Nu de voltooiing van de neo-liberale droom nachtmerrie-achtige consequenties blijkt te hebben, is het tijd om terug te gaan naar waar het echt om gaat: de emancipatie van onszelf als autonome, betrokken en loyale dragers van de samenleving als geheel. Dat was het kernmotief van de grondleggers van het liberale- en later ook het sociaal- en christendemocratisch gedachtengoed. Als je bedenkt dat de meeste van onze voorouders een kort en naar leven hadden, dom en arm gehouden door een kleine kliek, dan zijn we met die emancipatie ver gekomen. Maar er is nog veel te doen: binnenslands en daarbuiten. Verdere ‘ikkificering’ draagt daar niet aan bij. Dat we de afzonderlijke actor, organisatie, bedrijf, kortom de afzonderlijke ‘ik’ beschouwen als de basiseenheid van de samenleving is niet meer dan een gedachtenconstruct. Dat kunnen we vervangen door een ander construct. Stel dat we de ‘verbinding’ tussen actoren nu eens gaan beschouwen als de basiseenheid van de samenleving. Stel dat we als norm stellen dat die verbinding ‘waardevol’ moet zijn, dat wil zeggen steeds voor de betrokkenen een ‘plus’ moet opleveren. Tot welke nieuwe patronen van emancipatie in samenleven zou dit kunnen leiden?

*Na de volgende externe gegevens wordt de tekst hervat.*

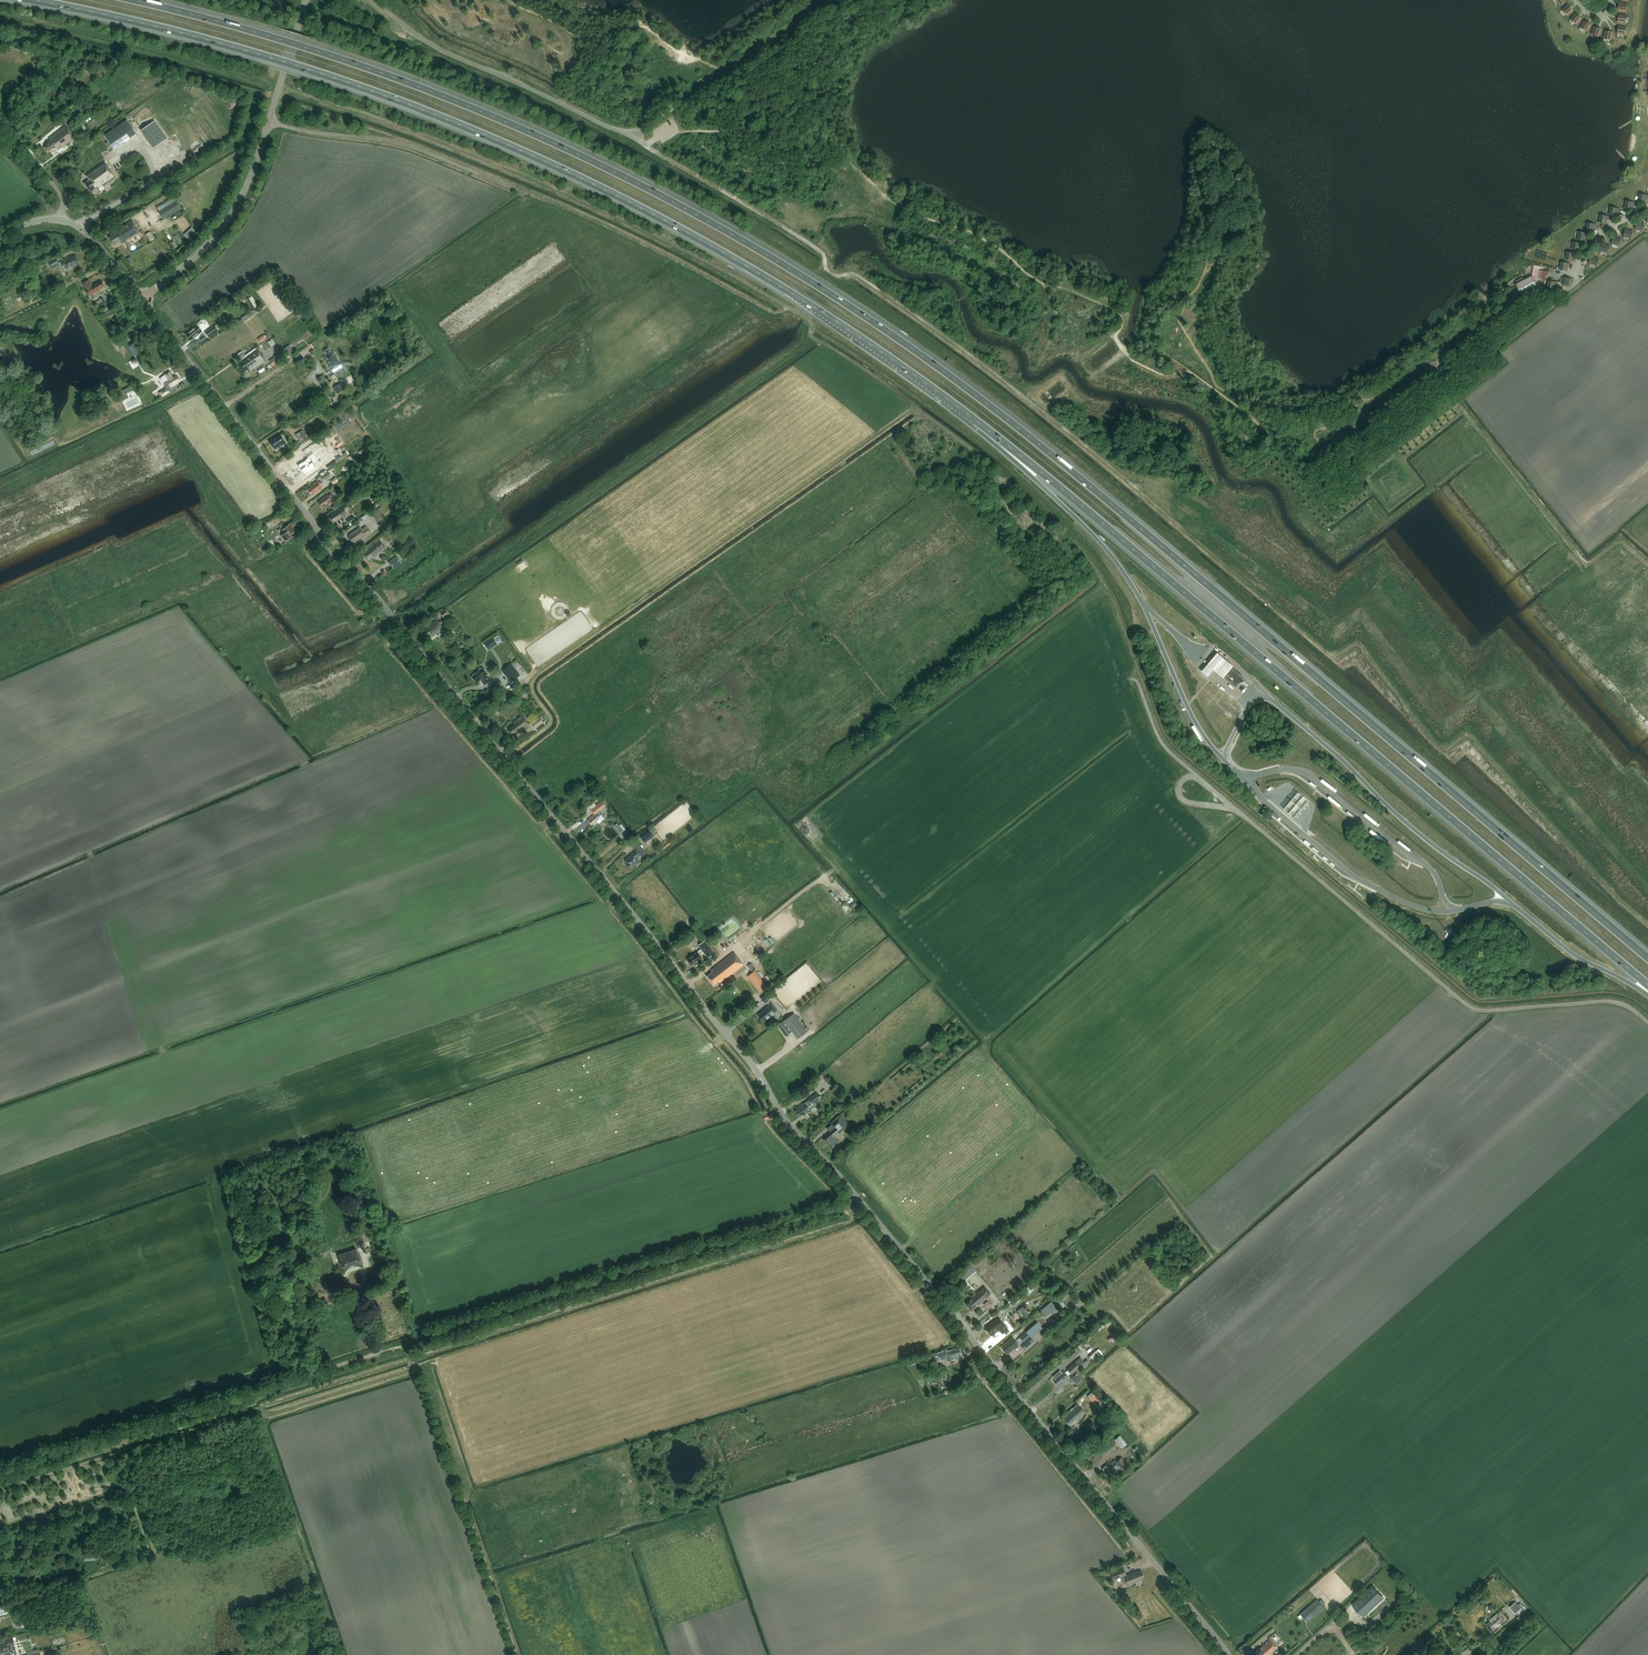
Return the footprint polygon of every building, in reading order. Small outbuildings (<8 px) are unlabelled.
[(1626,12),(1627,4),(1619,3),(1618,11),(1626,12)] [(1568,5),(1562,10),(1567,16),(1573,11),(1568,5)] [(1570,20),(1576,25),(1582,19),(1575,14),(1570,20)] [(1625,24),(1627,16),(1619,15),(1618,23),(1625,24)] [(1580,28),(1587,32),(1591,25),(1584,21),(1580,28)] [(1617,34),(1625,36),(1626,28),(1619,26),(1617,34)] [(1591,34),(1599,37),(1602,30),(1594,27),(1591,34)] [(1603,39),(1611,40),(1613,33),(1605,31),(1603,39)] [(108,147),(111,145),(113,149),(136,133),(126,119),(104,135),(108,141),(106,143),(108,147)] [(170,139),(158,120),(144,129),(155,148),(170,139)] [(44,146),(48,152),(54,148),(55,149),(56,148),(58,151),(63,147),(63,148),(76,138),(66,125),(48,139),(49,140),(45,144),(46,145),(44,146)] [(102,186),(115,177),(105,162),(86,175),(90,180),(85,184),(90,192),(97,188),(98,189),(99,188),(101,191),(104,189),(102,186)] [(1647,198),(1647,195),(1640,194),(1638,201),(1646,203),(1646,199),(1647,199),(1647,198)] [(158,200),(146,204),(148,209),(159,205),(158,200)] [(163,219),(181,209),(176,201),(158,211),(163,219)] [(1624,208),(1632,210),(1633,206),(1634,206),(1635,203),(1626,201),(1624,208)] [(1609,215),(1617,216),(1617,212),(1619,213),(1619,209),(1611,207),(1609,215)] [(1609,220),(1609,217),(1600,215),(1599,222),(1606,224),(1607,220),(1609,220)] [(125,241),(125,242),(140,234),(132,220),(110,233),(111,236),(109,238),(113,246),(120,242),(121,244),(125,241)] [(1641,223),(1641,221),(1637,221),(1636,230),(1643,231),(1645,224),(1641,223)] [(1586,230),(1593,232),(1594,228),(1596,228),(1596,224),(1587,223),(1586,230)] [(1633,231),(1629,230),(1629,229),(1625,228),(1624,237),(1631,238),(1633,231)] [(1586,237),(1587,237),(1588,234),(1579,232),(1578,239),(1585,241),(1586,237)] [(1612,244),(1619,246),(1621,238),(1617,238),(1617,236),(1614,236),(1612,244)] [(1603,241),(1603,243),(1602,243),(1601,252),(1608,253),(1610,246),(1606,245),(1606,241),(1603,241)] [(1579,251),(1580,247),(1581,247),(1582,244),(1573,242),(1572,250),(1579,251)] [(1574,257),(1575,257),(1576,254),(1567,252),(1565,259),(1573,261),(1574,257)] [(67,258),(61,261),(66,270),(73,267),(74,268),(78,265),(77,263),(79,262),(76,256),(73,257),(72,255),(68,257),(69,258),(67,259),(67,258)] [(1597,266),(1599,258),(1595,257),(1595,256),(1591,255),(1590,264),(1597,266)] [(51,267),(59,263),(57,258),(48,263),(51,267)] [(1568,267),(1569,267),(1570,264),(1561,262),(1560,270),(1567,271),(1568,267)] [(1533,265),(1532,269),(1531,276),(1524,280),(1523,278),(1516,281),(1517,284),(1516,284),(1521,294),(1536,287),(1536,285),(1537,278),(1538,278),(1545,279),(1546,275),(1547,275),(1548,272),(1539,270),(1540,267),(1533,265)] [(1571,283),(1573,283),(1574,279),(1565,277),(1563,285),(1571,286),(1571,283)] [(92,286),(89,280),(83,283),(86,289),(89,296),(101,289),(104,286),(101,281),(98,283),(97,283),(92,286)] [(1557,286),(1557,282),(1549,281),(1547,288),(1555,290),(1555,286),(1557,286)] [(104,300),(100,305),(104,309),(108,304),(104,300)] [(112,309),(104,312),(107,318),(114,315),(112,309)] [(195,338),(198,336),(197,335),(201,333),(196,327),(194,329),(193,329),(186,334),(190,340),(195,337),(195,338)] [(205,333),(209,338),(215,333),(211,328),(205,333)] [(266,349),(271,346),(267,339),(262,342),(266,349)] [(140,351),(135,342),(128,347),(133,355),(140,351)] [(247,370),(248,372),(265,360),(257,348),(244,356),(245,357),(244,357),(243,356),(240,352),(237,354),(242,361),(238,364),(244,372),(247,370)] [(323,358),(330,370),(341,364),(334,352),(332,353),(329,348),(324,351),(326,356),(323,358)] [(159,393),(162,396),(169,392),(167,390),(178,383),(177,381),(179,380),(176,376),(173,378),(169,372),(164,375),(165,376),(161,378),(161,379),(162,382),(163,382),(166,381),(169,385),(165,387),(166,388),(159,393)] [(328,381),(324,374),(319,377),(324,385),(326,387),(328,385),(327,384),(329,383),(328,382),(328,381)] [(337,393),(345,388),(342,382),(333,387),(337,393)] [(304,429),(295,434),(302,445),(312,439),(310,436),(309,436),(304,429)] [(285,442),(280,435),(269,442),(274,449),(285,442)] [(313,463),(326,454),(318,442),(303,453),(308,459),(297,466),(304,476),(316,467),(313,463)] [(338,463),(348,456),(346,452),(336,459),(338,463)] [(328,470),(337,464),(335,461),(326,467),(328,470)] [(320,476),(324,481),(331,476),(328,471),(327,472),(321,475),(320,476)] [(323,488),(321,485),(323,484),(320,481),(319,482),(318,481),(314,483),(314,484),(311,486),(311,487),(307,489),(311,495),(315,492),(318,490),(319,490),(323,488)] [(329,489),(333,496),(338,492),(333,486),(329,489)] [(327,495),(319,501),(320,502),(318,503),(321,507),(323,506),(323,508),(327,505),(335,499),(331,493),(328,496),(327,495)] [(398,508),(392,500),(389,502),(394,510),(398,508)] [(330,517),(330,518),(330,519),(331,521),(332,521),(333,522),(334,521),(335,522),(338,520),(339,520),(342,518),(343,519),(348,515),(345,510),(348,508),(346,504),(330,515),(331,516),(330,517)] [(384,512),(380,506),(371,512),(377,522),(383,519),(380,514),(384,512)] [(371,516),(369,513),(361,518),(363,521),(371,516)] [(282,530),(285,533),(281,536),(286,542),(293,536),(291,534),(295,531),(290,524),(282,530)] [(356,546),(359,544),(361,543),(359,540),(370,533),(366,526),(361,530),(360,527),(348,535),(349,537),(348,537),(352,543),(353,542),(356,546)] [(366,560),(368,558),(370,560),(378,554),(382,550),(382,551),(386,548),(380,540),(364,552),(365,553),(363,555),(366,560)] [(397,556),(388,562),(393,569),(401,563),(397,556)] [(440,613),(444,619),(450,614),(446,608),(440,613)] [(444,629),(437,619),(430,624),(431,625),(425,629),(430,637),(435,633),(436,634),(438,633),(444,629)] [(488,649),(497,643),(501,640),(498,635),(494,638),(494,637),(484,644),(488,649)] [(1213,669),(1223,678),(1232,666),(1217,653),(1201,671),(1207,676),(1213,669)] [(521,675),(511,663),(502,671),(511,682),(521,675)] [(1229,665),(1221,675),(1235,687),(1244,677),(1229,665)] [(488,674),(483,667),(472,676),(477,683),(481,680),(485,685),(491,680),(487,675),(488,674)] [(531,722),(528,724),(522,716),(513,723),(515,725),(509,730),(514,736),(520,732),(523,730),(524,731),(532,724),(531,722)] [(535,722),(532,724),(537,731),(545,725),(540,718),(538,720),(536,719),(534,720),(535,722)] [(1298,792),(1283,809),(1293,818),(1308,800),(1298,792)] [(601,810),(606,806),(602,800),(591,809),(595,814),(600,810),(601,810)] [(599,824),(607,818),(601,810),(600,810),(595,814),(587,820),(591,825),(592,824),(593,825),(594,824),(594,825),(598,822),(599,824)] [(658,832),(654,827),(649,831),(654,836),(658,832)] [(641,838),(645,844),(654,836),(649,831),(641,838)] [(639,844),(635,848),(638,851),(637,851),(636,851),(625,860),(628,864),(627,865),(630,869),(635,865),(636,866),(640,862),(637,858),(641,855),(642,856),(646,853),(639,844)] [(705,940),(699,944),(709,957),(715,953),(705,940)] [(687,960),(688,960),(688,961),(689,963),(690,963),(692,966),(702,958),(698,952),(687,960)] [(734,952),(711,970),(713,972),(707,976),(714,985),(719,981),(720,983),(723,980),(724,981),(735,972),(737,976),(747,968),(734,952)] [(755,971),(748,976),(760,992),(767,987),(755,971)] [(770,992),(762,999),(765,1003),(773,996),(770,992)] [(764,1019),(765,1020),(777,1011),(772,1004),(760,1014),(761,1015),(760,1016),(763,1020),(764,1019)] [(794,1013),(777,1026),(785,1037),(793,1031),(799,1038),(808,1031),(794,1013)] [(808,1094),(815,1090),(812,1085),(806,1090),(808,1094)] [(811,1110),(808,1107),(821,1098),(817,1093),(808,1099),(809,1100),(805,1103),(797,1109),(798,1110),(796,1112),(799,1116),(803,1114),(804,1115),(811,1110)] [(855,1105),(857,1108),(865,1101),(862,1099),(855,1105)] [(840,1133),(846,1128),(839,1119),(832,1125),(835,1129),(831,1132),(823,1139),(832,1148),(840,1142),(835,1136),(839,1132),(840,1133)] [(365,1245),(364,1242),(368,1241),(364,1231),(357,1233),(359,1240),(356,1241),(358,1248),(365,1245)] [(342,1267),(347,1266),(360,1261),(356,1249),(338,1255),(342,1267)] [(971,1263),(975,1267),(987,1257),(984,1253),(971,1263)] [(998,1274),(990,1279),(995,1286),(1003,1281),(998,1274)] [(1020,1285),(1023,1283),(1020,1279),(1013,1285),(1015,1287),(1019,1284),(1020,1285)] [(1048,1285),(1042,1290),(1046,1294),(1047,1293),(1048,1295),(1055,1290),(1053,1288),(1051,1289),(1048,1285)] [(991,1294),(985,1287),(965,1304),(971,1310),(976,1306),(977,1307),(991,1294)] [(1070,1295),(1066,1291),(1054,1302),(1063,1312),(1069,1307),(1063,1301),(1070,1295)] [(1012,1301),(1014,1303),(1023,1294),(1021,1292),(1012,1301)] [(1024,1307),(1018,1311),(1024,1319),(1030,1315),(1024,1307)] [(1008,1329),(999,1318),(986,1328),(991,1335),(999,1329),(1003,1334),(1008,1329)] [(1031,1339),(1043,1328),(1038,1322),(1026,1332),(1029,1336),(1031,1339)] [(1023,1341),(1029,1336),(1026,1332),(1025,1332),(1020,1337),(1023,1341)] [(1116,1334),(1110,1337),(1113,1342),(1124,1336),(1121,1333),(1117,1335),(1116,1334)] [(1029,1336),(1023,1341),(1020,1344),(1025,1350),(1034,1342),(1032,1339),(1031,1339),(1029,1336)] [(1009,1353),(1019,1344),(1013,1337),(1001,1347),(1006,1353),(1007,1351),(1009,1353)] [(941,1361),(946,1359),(947,1362),(955,1360),(954,1357),(956,1357),(958,1356),(960,1355),(960,1354),(961,1353),(960,1349),(956,1350),(956,1349),(951,1350),(947,1352),(947,1350),(938,1353),(941,1361)] [(1099,1349),(1088,1357),(1093,1362),(1103,1353),(1099,1349)] [(926,1362),(934,1359),(935,1361),(939,1360),(937,1352),(924,1355),(926,1362)] [(922,1356),(912,1359),(914,1365),(923,1362),(922,1356)] [(1072,1374),(1085,1362),(1080,1357),(1067,1369),(1072,1374)] [(1060,1385),(1067,1379),(1069,1377),(1065,1372),(1063,1374),(1060,1371),(1053,1377),(1056,1380),(1054,1381),(1057,1385),(1059,1384),(1060,1385)] [(1069,1377),(1073,1380),(1079,1375),(1076,1371),(1069,1377)] [(1085,1413),(1087,1411),(1085,1409),(1083,1411),(1077,1404),(1066,1414),(1068,1416),(1064,1419),(1069,1425),(1070,1424),(1071,1425),(1076,1421),(1085,1413)] [(1090,1438),(1093,1441),(1099,1436),(1095,1432),(1093,1434),(1094,1435),(1090,1438)] [(1081,1445),(1088,1438),(1086,1435),(1078,1443),(1081,1445)] [(1120,1436),(1115,1440),(1122,1449),(1127,1445),(1120,1436)] [(1115,1447),(1109,1440),(1098,1449),(1104,1456),(1115,1447)] [(1120,1468),(1123,1471),(1129,1466),(1122,1457),(1116,1462),(1114,1460),(1107,1466),(1106,1465),(1102,1468),(1104,1471),(1102,1472),(1105,1476),(1107,1475),(1108,1477),(1120,1468)] [(1138,1571),(1125,1576),(1125,1575),(1126,1575),(1124,1568),(1111,1573),(1113,1580),(1121,1577),(1123,1583),(1127,1582),(1128,1585),(1142,1580),(1141,1578),(1144,1577),(1142,1572),(1139,1573),(1138,1571)] [(1373,1586),(1352,1605),(1363,1617),(1384,1598),(1373,1586)] [(13,1587),(0,1591),(0,1592),(2,1600),(16,1596),(13,1587)] [(1301,1614),(1309,1622),(1325,1608),(1318,1599),(1301,1614)] [(1515,1602),(1510,1607),(1515,1613),(1521,1608),(1515,1602)] [(1487,1625),(1492,1631),(1505,1620),(1498,1613),(1488,1621),(1489,1622),(1487,1625)] [(15,1648),(11,1649),(11,1646),(15,1645),(13,1636),(6,1638),(7,1642),(0,1644),(0,1652),(5,1651),(5,1652),(6,1654),(17,1654),(15,1648)] [(1261,1648),(1256,1652),(1258,1654),(1268,1654),(1271,1653),(1277,1648),(1270,1639),(1266,1643),(1267,1643),(1261,1648)]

‘Waardevol verbinden’ het lijkt een vrome kerstgedachte. Maar wat mij betreft is het een operationeel programma voor 2019 en daarna om de kwaliteit en werkplezier binnen bedrijven not-for-profit’s en overheden te vergroten, budgetten te beheersen, ons algemeen welbevinden op peil te houden. Daarmee komt onze emancipatie verder en dalen de kansen van de ‘chums’. Vooruit dus en tegelijkertijd terug naar 1843 toen James Wilson ‘The Economist’ oprichtte als zijn bijdrage in “een keiharde strijd tussen intelligentie, die vooruitstreeft, en een verachtelijke, angstige onnozelheid die onze vooruitgang in de weg staat.”[2]
[1] Ik heb het ook op moeten zoeken: het woord ‘chumocracy’ bestaat niet, maar het woord ‘chum’ wel. Het betekent ‘kameraad’. Geen slechte creativiteit van The Economist.